PROVIDED ENTRIES: Begin

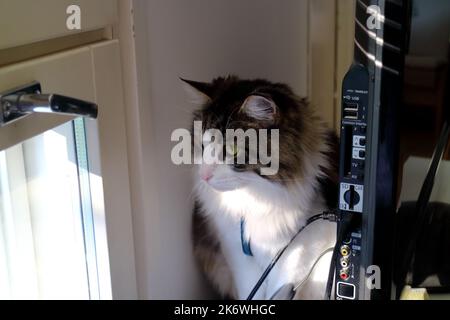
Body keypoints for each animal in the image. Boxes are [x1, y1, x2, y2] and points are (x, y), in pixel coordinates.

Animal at [183, 75, 338, 300]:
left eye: (233, 149)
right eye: (202, 146)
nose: (204, 176)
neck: (258, 198)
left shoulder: (299, 249)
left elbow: (280, 290)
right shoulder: (236, 252)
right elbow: (251, 291)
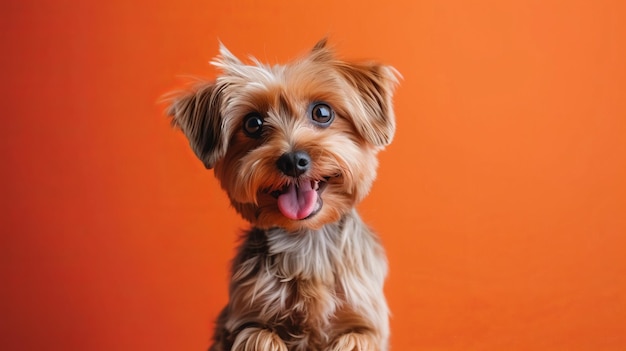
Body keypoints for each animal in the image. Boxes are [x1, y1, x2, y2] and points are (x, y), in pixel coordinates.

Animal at [166, 39, 400, 351]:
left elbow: (357, 338)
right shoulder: (246, 319)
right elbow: (261, 336)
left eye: (322, 113)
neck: (306, 239)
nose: (292, 160)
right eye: (253, 123)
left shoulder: (365, 320)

PROVIDED ENTRIES: End

TASK DETAILS -
Nothing but a number is wanted here: the count of lines in the listing with the word "right".

RESULT -
6